This past weekend, I had the opportunity to attend my 20th high school reunion. (How is that possible?!) For the weeks leading up to the event, I had been so excited to make the trip. But as the hours inched closer, I questioned the decision. Our family’s u-pick berry farm was coming into the height of season, I was going to miss yet another Sunday teaching, and there was much to do. However, the plane ticket had been purchased and I wasn’t going to waste it.
As I walked up the ramp to the reunion that first night, thoughts of “what am I doing here?” played heavily. What had I gotten myself into? But as the woman at the top of the ramp turned around, all those thoughts melted away as I came face to face with one who did that awkward journey through high school so closely with me.
It was such a good weekend – filled with familiar faces, childhood friends, neighbors and class mates. Much of the next day was spent with those friends closest, swimming, grilling and watching our kids play together. That was worth the whole trip.

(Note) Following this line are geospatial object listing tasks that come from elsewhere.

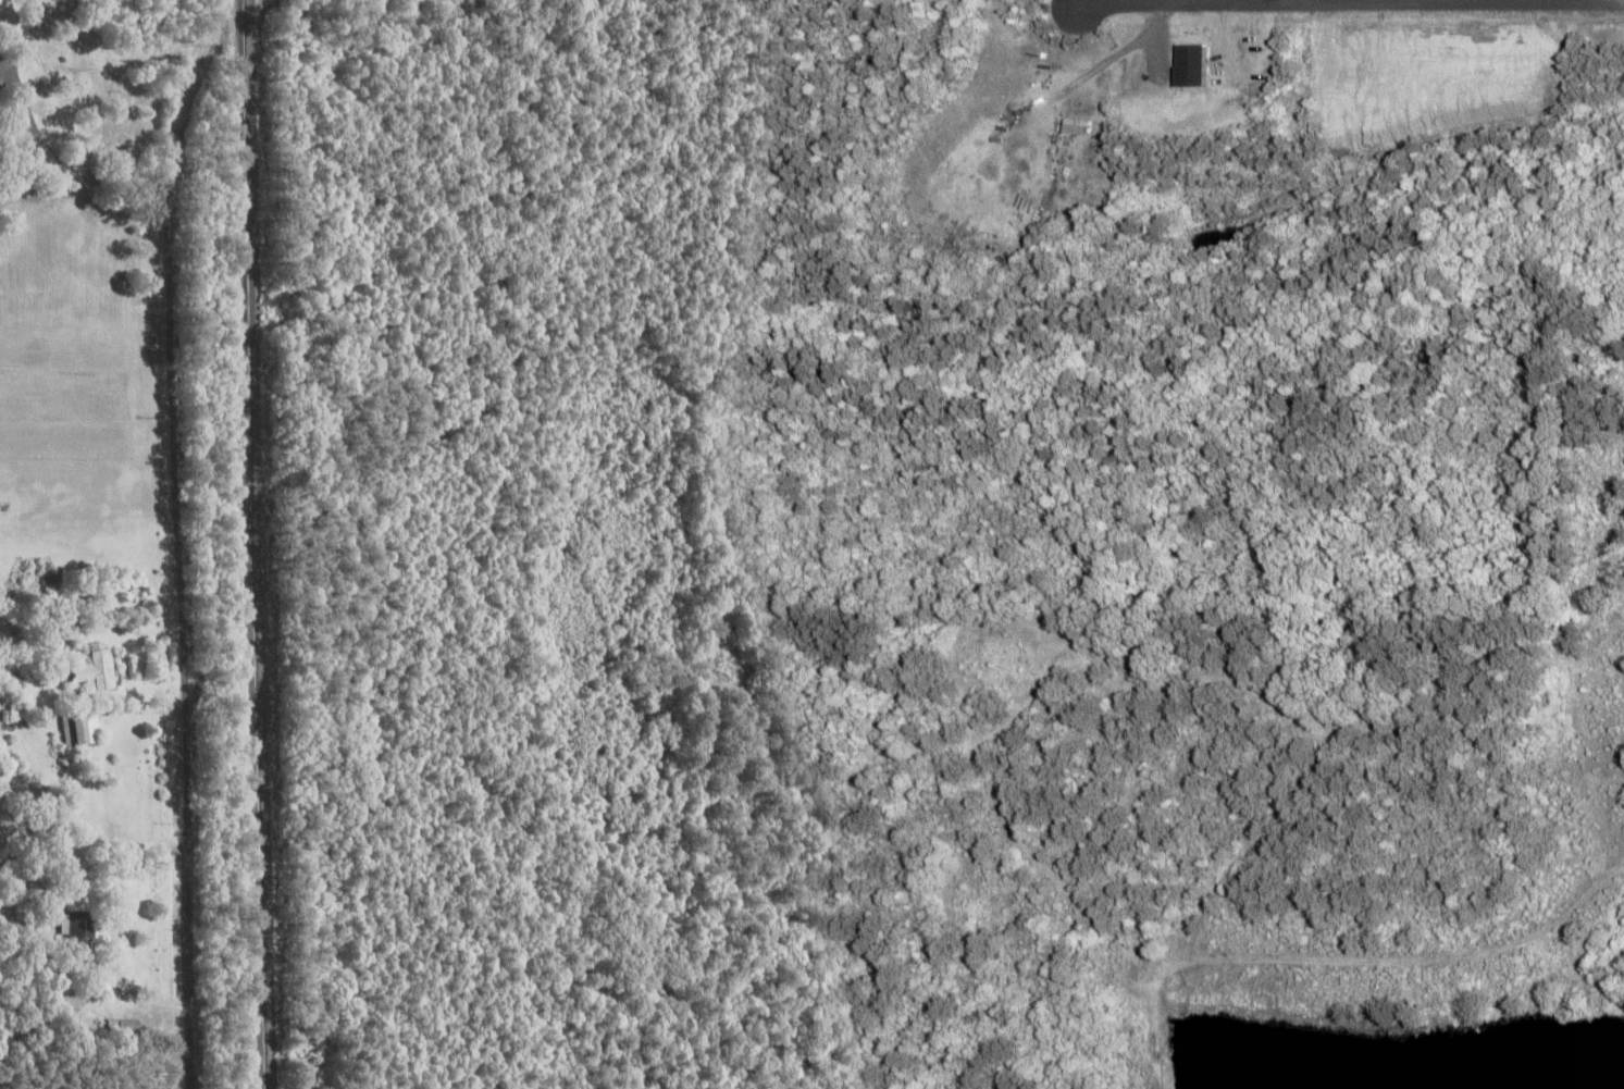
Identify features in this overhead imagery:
building: (1185, 64)
building: (1072, 125)
railway: (252, 544)
road: (172, 574)
building: (92, 666)
building: (76, 729)
building: (79, 923)
building: (125, 1027)

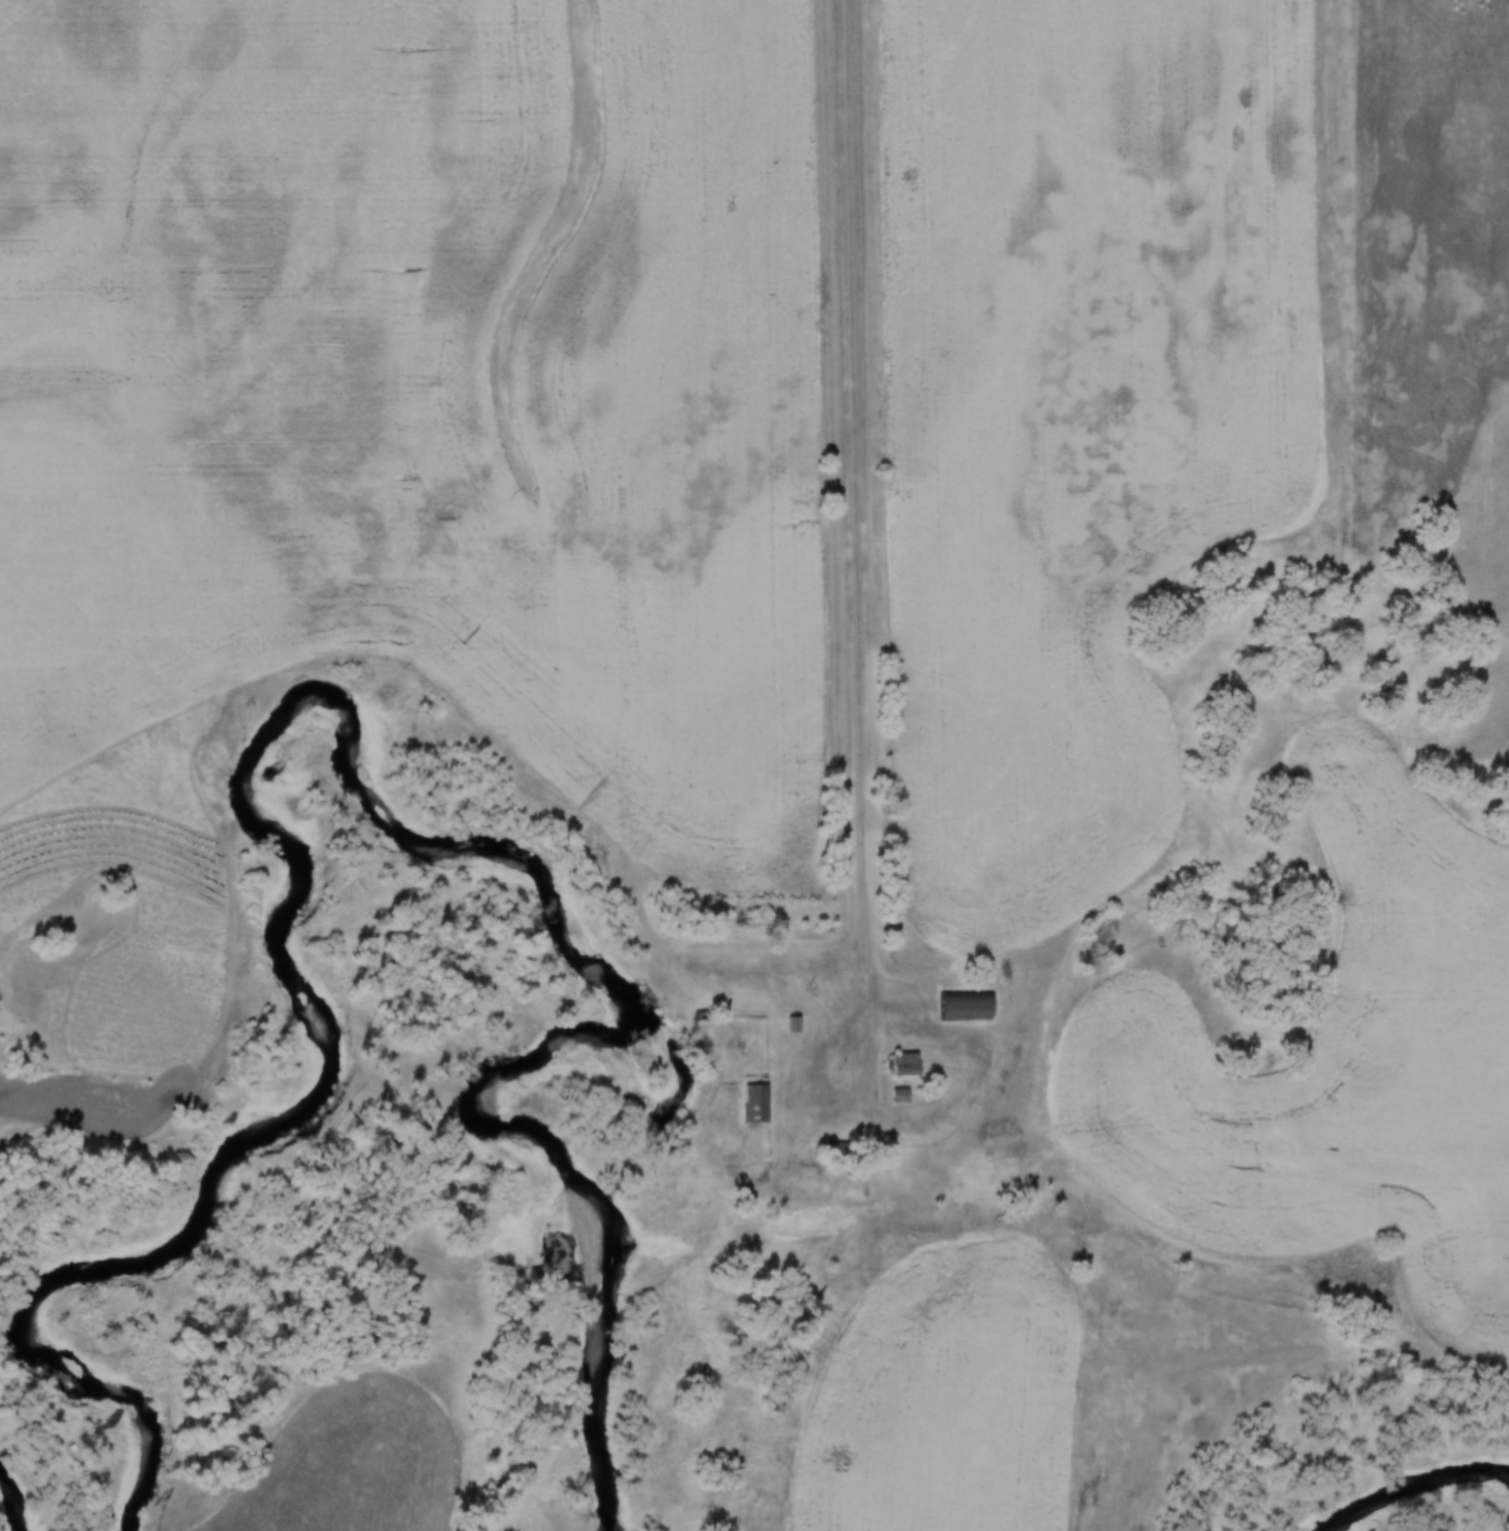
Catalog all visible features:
road: (861, 534)
building: (803, 997)
building: (953, 1008)
building: (791, 1018)
building: (782, 1025)
building: (892, 1066)
building: (888, 1097)
building: (744, 1105)

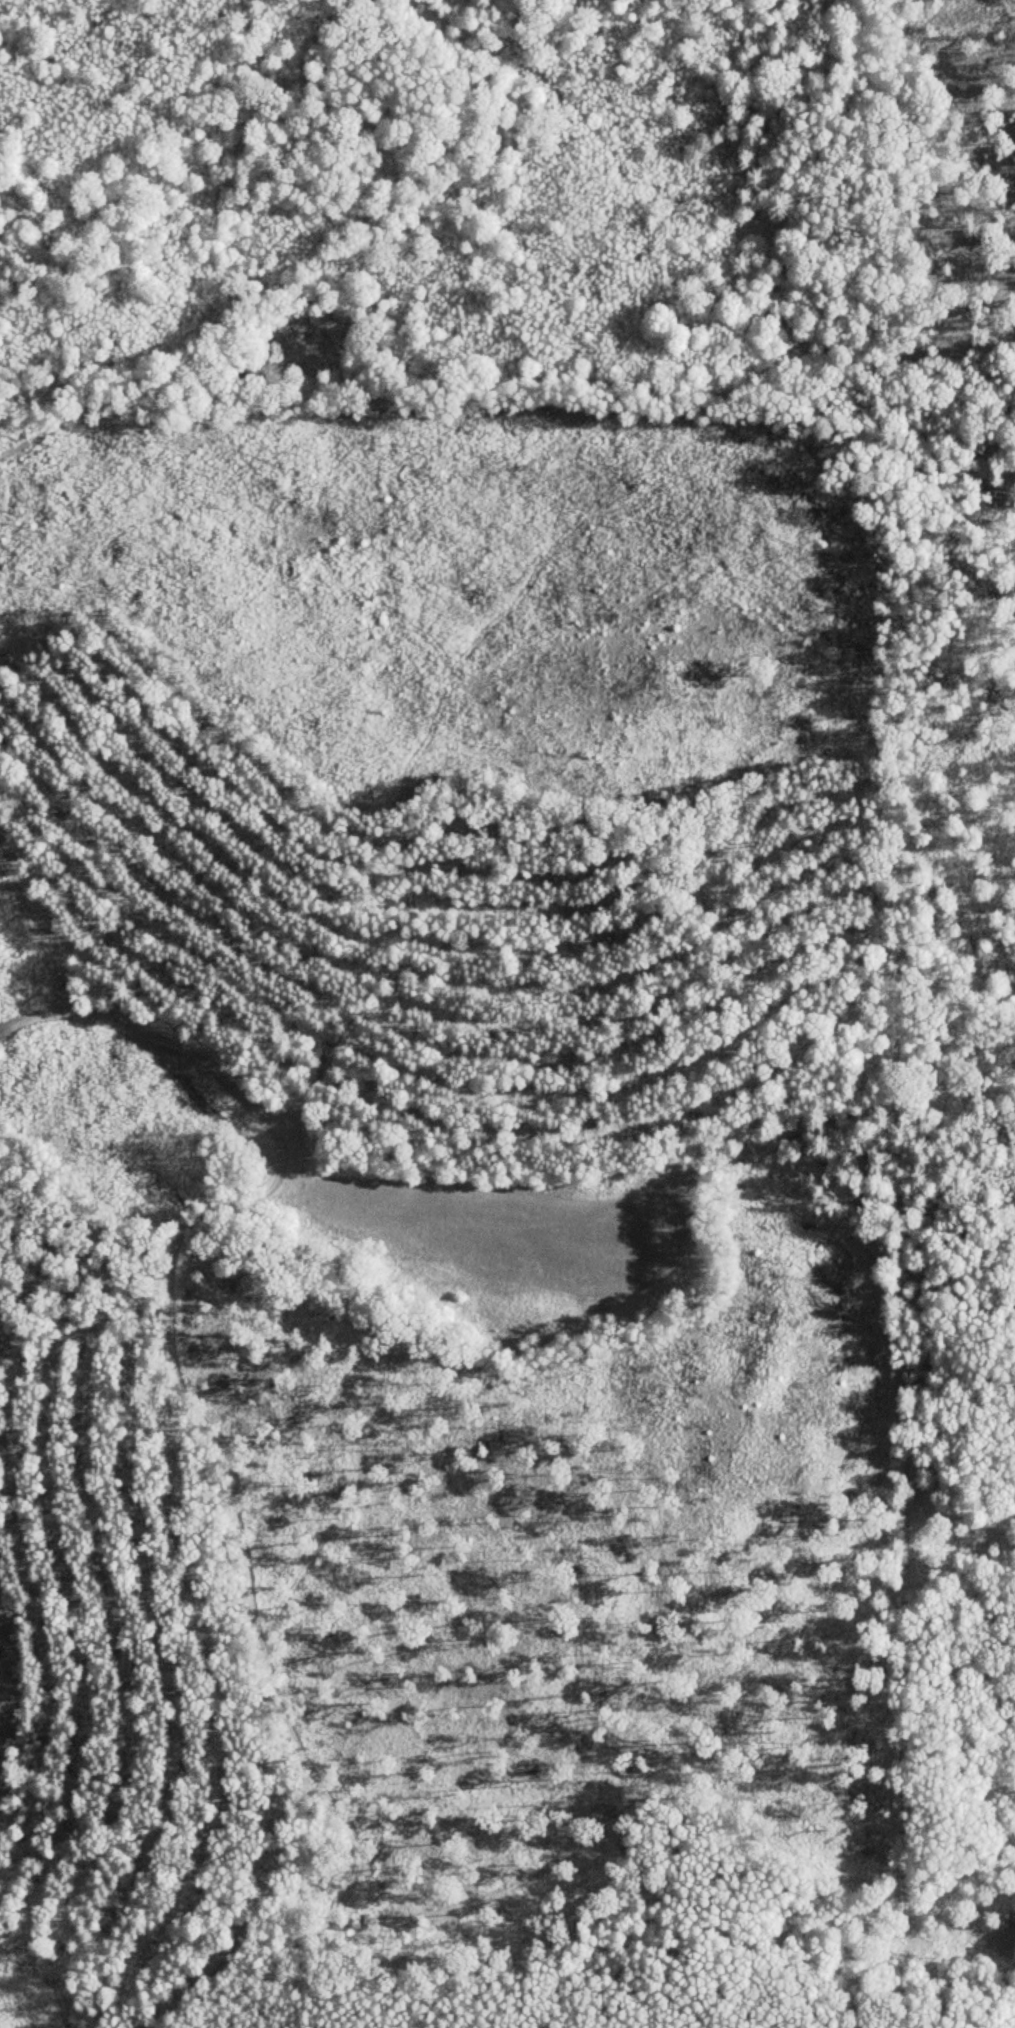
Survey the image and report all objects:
road: (840, 68)
road: (539, 76)
road: (708, 174)
road: (895, 698)
road: (426, 1176)
road: (251, 1591)

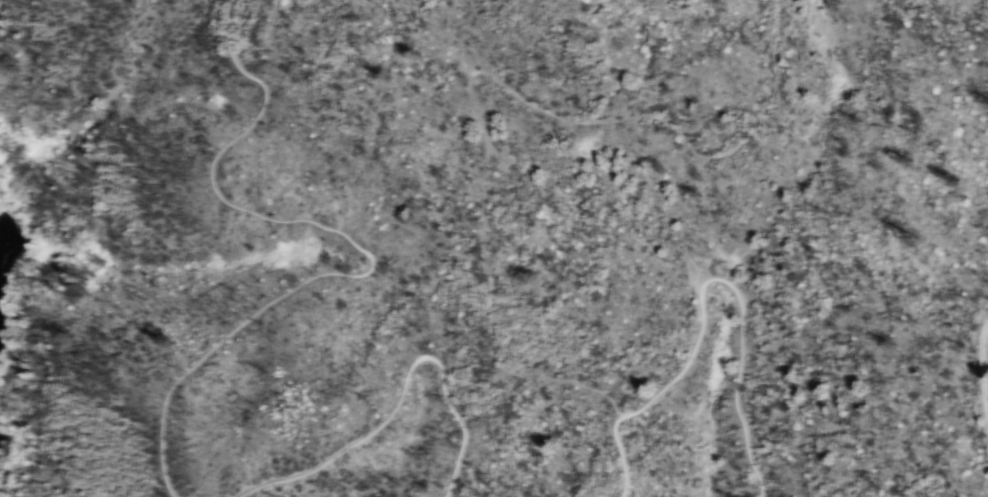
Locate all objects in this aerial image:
road: (478, 73)
road: (363, 247)
road: (703, 281)
road: (981, 370)
road: (399, 391)

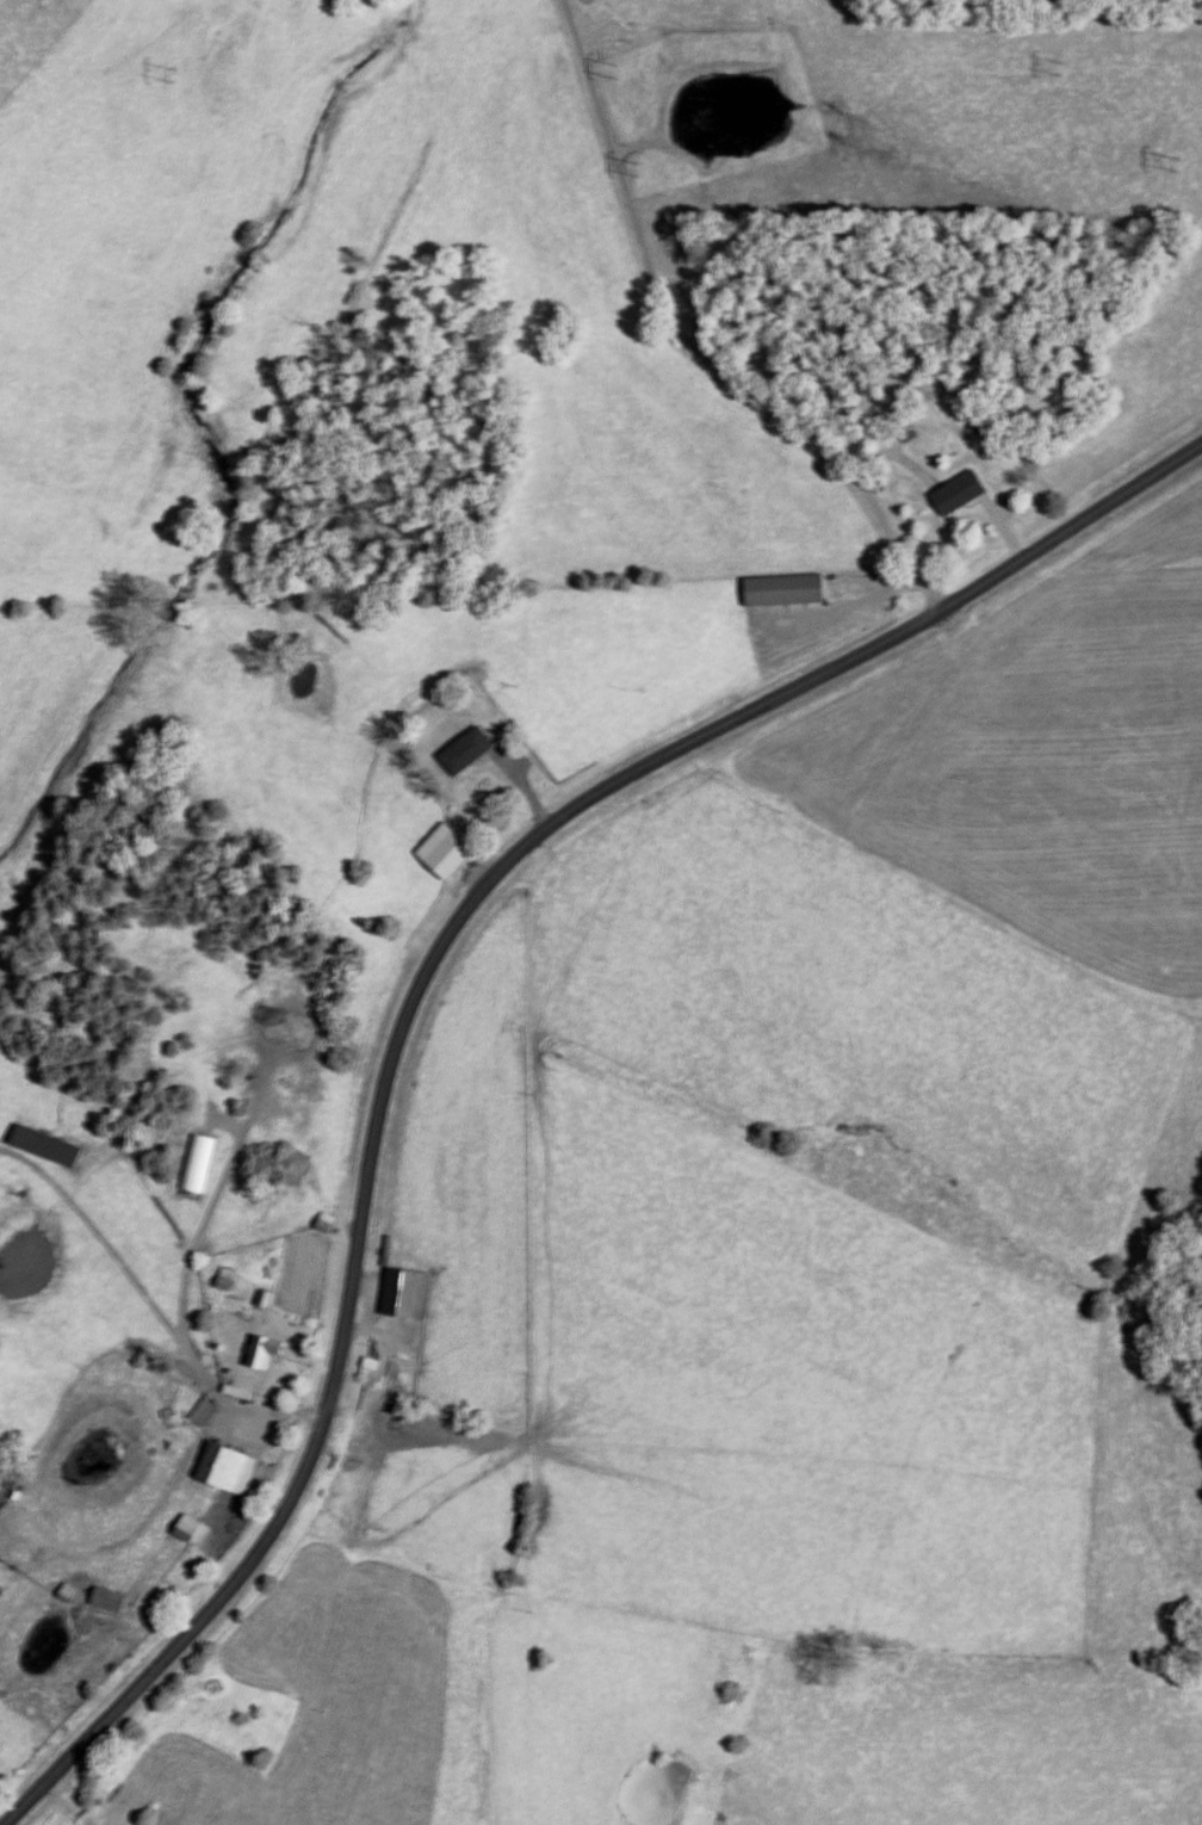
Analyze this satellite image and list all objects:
road: (697, 347)
building: (962, 492)
building: (788, 589)
building: (468, 750)
building: (447, 851)
road: (422, 995)
building: (46, 1145)
building: (197, 1163)
building: (410, 1293)
building: (269, 1351)
building: (373, 1366)
building: (205, 1412)
building: (229, 1467)
building: (195, 1530)
building: (69, 1592)
building: (111, 1600)
road: (68, 1801)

But Sunday morning rolled around, and I stood in the sanctuary of my first church family, with that same friend who greeted me at the top of the ramp that first night. A new sense of gratitude washed over me. Honestly, it was all I could do to hold back the ugly cry. Because I was standing in the place where it all started, my walk with Jesus.
The opportunity to come back, and remember, was such a gift from God. It was a good reminder and glimpse into what was such a big part of my life. A part of my life I had not given enough credit to.
Later that afternoon, this peopled-out introvert found some solitude at the beach I grew up on. I’m so grateful for that time, to worship God alone in thanks and joy; time to be in His creation, time to stand in His presence amongst the powerful Atlantic and allow the waves to crash and roll over my head. It was a time of personal testimony between me and Him, to listen and abide in Him.
When was the last time you got away with God? Just the two of you, to simply be in His presence. To sing praises to Him? I want to encourage you, sometime in the next few days, wipe the slate clean of distractions, pressures, requests and let God’s love and goodness and power wash over you.